Fifth, India confronts a major challenge in transforming its military culture — not to make it aggressive, but effective. Our armed forces are somewhat archaic and inward-looking, and barring the Indian Navy, there is little interest in the world outside. However, our limited nuclear capability ensures that we can militarily hold our own against most adversaries.

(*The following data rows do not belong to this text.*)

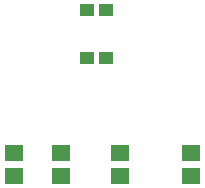
<source format=gtp>
G04*
G04 #@! TF.GenerationSoftware,Altium Limited,Altium Designer,25.2.1 (25)*
G04*
G04 Layer_Color=8421504*
%FSLAX44Y44*%
%MOMM*%
G71*
G04*
G04 #@! TF.SameCoordinates,E59C81FF-183B-4B4C-A30A-65E7F72278B8*
G04*
G04*
G04 #@! TF.FilePolarity,Positive*
G04*
G01*
G75*
%ADD12R,1.2065X1.0582*%
%ADD13R,1.5500X1.3500*%
D12*
X178259Y170000D02*
D03*
X161741D02*
D03*
Y210000D02*
D03*
X178259D02*
D03*
D13*
X250000Y89750D02*
D03*
Y70250D02*
D03*
X190000Y89750D02*
D03*
Y70250D02*
D03*
X140000Y89750D02*
D03*
Y70250D02*
D03*
X100000Y89750D02*
D03*
Y70250D02*
D03*
M02*

</source>
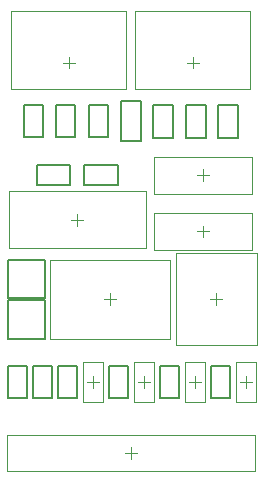
<source format=gbr>
%TF.GenerationSoftware,Altium Limited,Altium Designer,20.2.6 (244)*%
G04 Layer_Color=32768*
%FSLAX26Y26*%
%MOIN*%
%TF.SameCoordinates,2EAD6035-BE33-4F7B-B0E7-EE8266E33042*%
%TF.FilePolarity,Positive*%
%TF.FileFunction,Other,Top_Courtyard*%
%TF.Part,Single*%
G01*
G75*
%TA.AperFunction,NonConductor*%
%ADD39C,0.007874*%
%ADD51C,0.003937*%
%ADD53C,0.001968*%
D39*
X23504Y261649D02*
Y368272D01*
X86496D01*
Y261649D02*
Y368272D01*
X23504Y261649D02*
X86496D01*
X108504D02*
Y368272D01*
X171496D01*
Y261649D02*
Y368272D01*
X108504Y261649D02*
X171496D01*
X531575D02*
Y368272D01*
X594567D01*
Y261649D02*
Y368272D01*
X531575Y261649D02*
X594567D01*
X701575D02*
Y368272D01*
X764567D01*
Y261649D02*
Y368272D01*
X701575Y261649D02*
X764567D01*
X507874Y1240158D02*
X574803D01*
X507874Y1129921D02*
Y1240158D01*
Y1129921D02*
X574803D01*
Y1240158D01*
X399606Y1251968D02*
X466536D01*
X399606Y1118110D02*
Y1251968D01*
Y1118110D02*
X466536D01*
Y1251968D01*
X23976Y459646D02*
Y587205D01*
Y459646D02*
X146024D01*
Y587205D01*
X23976D02*
X146024D01*
X23976Y595669D02*
Y723228D01*
Y595669D02*
X146024D01*
Y723228D01*
X23976D02*
X146024D01*
X185039Y1238351D02*
X248031D01*
X185039Y1131728D02*
Y1238351D01*
Y1131728D02*
X248031D01*
Y1238351D01*
X76772D02*
X139764D01*
X76772Y1131728D02*
Y1238351D01*
Y1131728D02*
X139764D01*
Y1238351D01*
X293307D02*
X356299D01*
X293307Y1131728D02*
Y1238351D01*
Y1131728D02*
X356299D01*
Y1238351D01*
X361575Y261649D02*
X424567D01*
Y368272D01*
X361575D02*
X424567D01*
X361575Y261649D02*
Y368272D01*
X191575Y261649D02*
X254567D01*
Y368272D01*
X191575D02*
X254567D01*
X191575Y261649D02*
Y368272D01*
X724409Y1240158D02*
X791339D01*
X724409Y1129921D02*
Y1240158D01*
Y1129921D02*
X791339D01*
Y1240158D01*
X616142D02*
X683071D01*
X616142Y1129921D02*
Y1240158D01*
Y1129921D02*
X683071D01*
Y1240158D01*
X231654Y970472D02*
Y1037402D01*
X121417D02*
X231654D01*
X121417Y970472D02*
Y1037402D01*
Y970472D02*
X231654D01*
X389134D02*
Y1037402D01*
X278898D02*
X389134D01*
X278898Y970472D02*
Y1037402D01*
Y970472D02*
X389134D01*
D51*
X798386Y314961D02*
X837756D01*
X818071Y295276D02*
Y334646D01*
X851535Y247047D02*
Y382874D01*
X784606Y247047D02*
Y382874D01*
X851535D01*
X784606Y247047D02*
X851535D01*
X628386Y314961D02*
X667756D01*
X648071Y295276D02*
Y334646D01*
X681535Y247047D02*
Y382874D01*
X614606Y247047D02*
Y382874D01*
X681535D01*
X614606Y247047D02*
X681535D01*
X255276Y836614D02*
Y875984D01*
X235591Y856299D02*
X274961D01*
X698898Y590551D02*
X738268D01*
X718583Y570866D02*
Y610236D01*
X344567Y590551D02*
X383937D01*
X364252Y570866D02*
Y610236D01*
X458386Y314961D02*
X497756D01*
X478071Y295276D02*
Y334646D01*
X511536Y247047D02*
Y382874D01*
X444606Y247047D02*
Y382874D01*
X511536D01*
X444606Y247047D02*
X511536D01*
X288386Y314961D02*
X327756D01*
X308071Y295276D02*
Y334646D01*
X341536Y247047D02*
Y382874D01*
X274606Y247047D02*
Y382874D01*
X341536D01*
X274606Y247047D02*
X341536D01*
X620079Y1379921D02*
X659449D01*
X639764Y1360236D02*
Y1399606D01*
X206693Y1379921D02*
X246063D01*
X226378Y1360236D02*
Y1399606D01*
D53*
X413386Y78740D02*
X452756D01*
X433071Y59055D02*
Y98425D01*
X19291Y139567D02*
X846850D01*
Y17913D02*
Y139567D01*
X19291Y17913D02*
X846850D01*
X19291D02*
Y139567D01*
X27907Y760845D02*
Y951747D01*
X482637D01*
Y760852D02*
Y951747D01*
X27907Y760852D02*
X482637D01*
X854409Y437008D02*
Y744095D01*
X582756Y437008D02*
Y744095D01*
X854409D01*
X582756Y437008D02*
X854409D01*
X163465Y458661D02*
Y722441D01*
X565039Y458661D02*
Y722441D01*
X163465Y458661D02*
X565039D01*
X163465Y722441D02*
X565039D01*
X654291Y816929D02*
X693661D01*
X673976Y797244D02*
Y836614D01*
X510197Y877756D02*
X837756D01*
Y756102D02*
Y877756D01*
X510197Y756102D02*
X837756D01*
X510197D02*
Y877756D01*
X654291Y1003937D02*
X693661D01*
X673976Y984252D02*
Y1023622D01*
X510197Y1064764D02*
X837756D01*
Y943110D02*
Y1064764D01*
X510197Y943110D02*
X837756D01*
X510197D02*
Y1064764D01*
X447835Y1292323D02*
X831693D01*
Y1551181D01*
X447835D02*
X831693D01*
X447835Y1292323D02*
Y1551181D01*
X34449Y1292323D02*
X418307D01*
Y1551181D01*
X34449D02*
X418307D01*
X34449Y1292323D02*
Y1551181D01*
%TF.MD5,0d8f2216ed6288914798cf03ba9f39db*%
M02*

</source>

There has been a certain ambivalence about military power in India, even though New Delhi has never hesitated to use it whenever it wanted to. This is, in part, an outcome of the celebrated lack of a strategic culture in India, a factor that has ensured that at no time in its history has it produced a Napoleon or an Alexander. Its real roots lie in India’s social divisions. Some were allowed to wield the sword, others were barred from even seating themselves on a horse. The resultant military organisation and culture prevented the accumulation of exportable military power. A socially united country, where a Dalit or an Oraon tribal, too, has the same sense of the India they live in, as someone from the erstwhile dominant castes and the current elite, is a vital pre-condition for the evolution of a genuine Indian strategic culture.
In recent years, however, the most powerful and coherent component of India’s march to Great Power status has come from the Indian business and entrepreneurial class. Having overcome the initial fears of the opening up of the economy, the Indian business class is now aggressively expanding Indian business interests across the globe. Clearly, taking a billion people to superpower, or even Great Power status is not something that will happen with slogans and aspirations alone, but practical, hard-headed policies, and that elusive ‘will to power’, which will reflect a collective determination of the Indian people to become a superpower.